Back in Al Tafar in 2004, a while now since the battle, Bart notices Murph has become distant. When Bart asks Sterling about it, Sterling replies that Murph “is a dead man” because he’s gone home in his mind before his body is there. We start to see more of Bart’s own difficulties in coping as he drinks more and more. Finally, Bart finds out that Murph has been going to watch a female medic. Bart finds him and as they are walking away, mortars begin falling from the sky. Although both Bart and Murph are okay, they find the female medic has been killed, which deeply affects Murph.
Chapter 9 jumps ahead in time in the post-Iraq timeline, to November 2005, and Bart has his own place. A captain from C.I.D. shows up with the letter Bart wrote to Murph’s mother in an evidence bag, and briefly questions Bart, who seems resigned to his fate. We find out that Sterling had killed himself and so Bart remains the only person who can be held accountable. He is arrested and, as the captain takes him to his car, Bart drops his and Murph’s casualty feeder cards into the river.
Chapter 10 is the climactic chapter for the Al Tafar timeline. Murph, in the aftermath of the medic’s death, has lost it, and gone AWOL, removing his clothes and disassembling his weapon. Bart and Sterling and the rest of the platoon go out into Al Tafar to find him. They find an Iraqi who says he saw Murph walking dazed and went off with a beggar. The soldiers continue to search and find the beggar dead. Eventually, they come across a man with a cart and donkey who directs them to the foot of a minaret by the river. Bart and Sterling go alone and find Murph’s body, seeing he’d been tortured and killed and thrown out of the minaret’s window. They don’t want to send him home like that for his mother to see, so Sterling calls the man with the cart back over, starts a fire and the three of them throw Murph’s body in the river.
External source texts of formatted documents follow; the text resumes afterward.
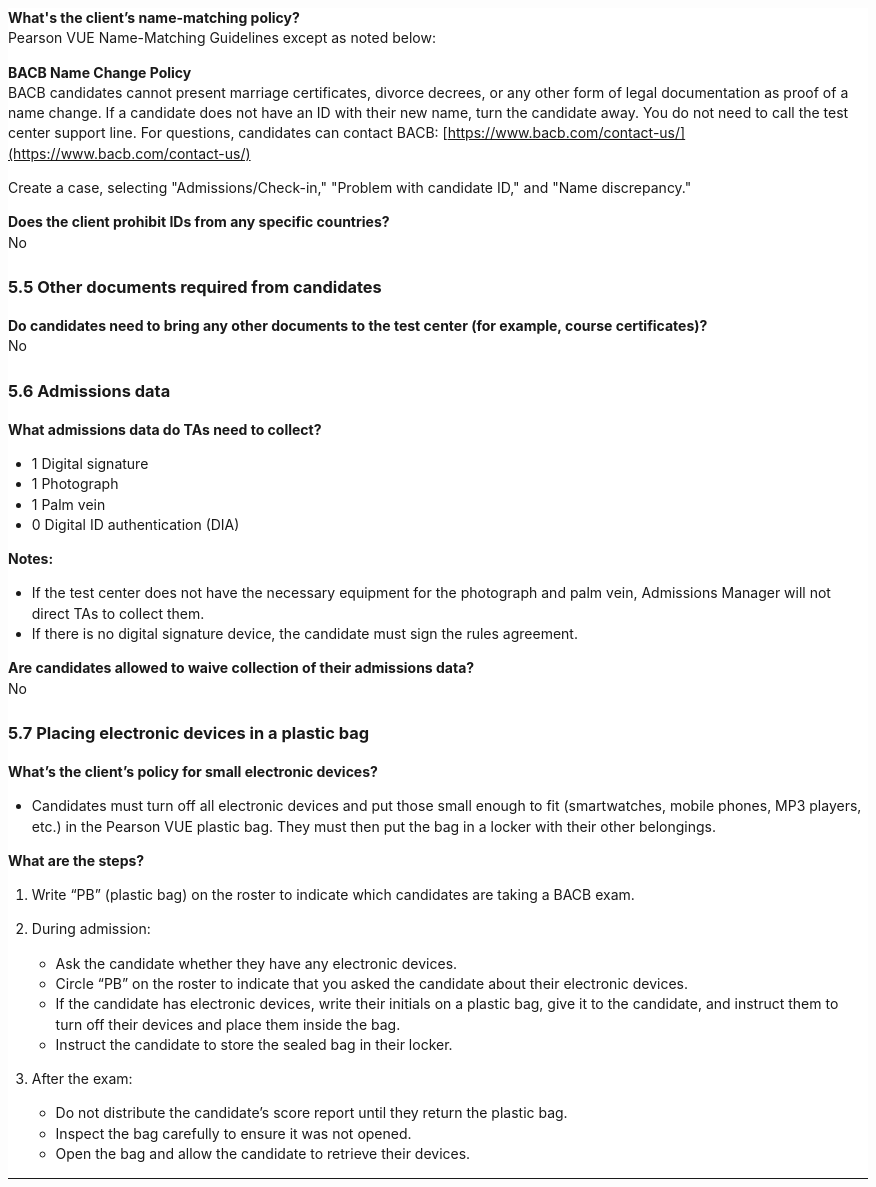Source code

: **What's the client’s name-matching policy?**  
Pearson VUE Name-Matching Guidelines except as noted below:

**BACB Name Change Policy**  
BACB candidates cannot present marriage certificates, divorce decrees, or any other form of legal documentation as proof of a name change. If a candidate does not have an ID with their new name, turn the candidate away. You do not need to call the test center support line. For questions, candidates can contact BACB: [https://www.bacb.com/contact-us/](https://www.bacb.com/contact-us/)

Create a case, selecting "Admissions/Check-in," "Problem with candidate ID," and "Name discrepancy."

**Does the client prohibit IDs from any specific countries?**  
No

### 5.5 Other documents required from candidates
**Do candidates need to bring any other documents to the test center (for example, course certificates)?**  
No

### 5.6 Admissions data
**What admissions data do TAs need to collect?**  
- 1 Digital signature
- 1 Photograph
- 1 Palm vein
- 0 Digital ID authentication (DIA)

**Notes:**  
- If the test center does not have the necessary equipment for the photograph and palm vein, Admissions Manager will not direct TAs to collect them.
- If there is no digital signature device, the candidate must sign the rules agreement.

**Are candidates allowed to waive collection of their admissions data?**  
No

### 5.7 Placing electronic devices in a plastic bag
**What’s the client’s policy for small electronic devices?**  
- Candidates must turn off all electronic devices and put those small enough to fit (smartwatches, mobile phones, MP3 players, etc.) in the Pearson VUE plastic bag. They must then put the bag in a locker with their other belongings.

**What are the steps?**
1. Write “PB” (plastic bag) on the roster to indicate which candidates are taking a BACB exam.
2. During admission:
    - Ask the candidate whether they have any electronic devices.
    - Circle “PB” on the roster to indicate that you asked the candidate about their electronic devices.
    - If the candidate has electronic devices, write their initials on a plastic bag, give it to the candidate, and instruct them to turn off their devices and place them inside the bag.
    - Instruct the candidate to store the sealed bag in their locker.

3. After the exam:
    - Do not distribute the candidate’s score report until they return the plastic bag.
    - Inspect the bag carefully to ensure it was not opened.
    - Open the bag and allow the candidate to retrieve their devices.

---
In order to cover it up, Sterling then shoots the Iraqi as well.
The final chapter serves as the novel’s denouement, jumping several years into the future, as Bart is about to be released from prison after his three-year sentence. His time in prison has been spent trying to piece together the events that brought him to this moment. Despite proving fruitless, that realization that it is fruitless helps nonetheless. We also learn that Murph’s mother had visited Bart, and through her visit, Bart imagines what it was like for her, and they had come to a sense of “resignation” together (223). The novel ends with Bart getting out of prison, getting a cabin in the mountains, and imagining the journey of Murph’s body to the sea.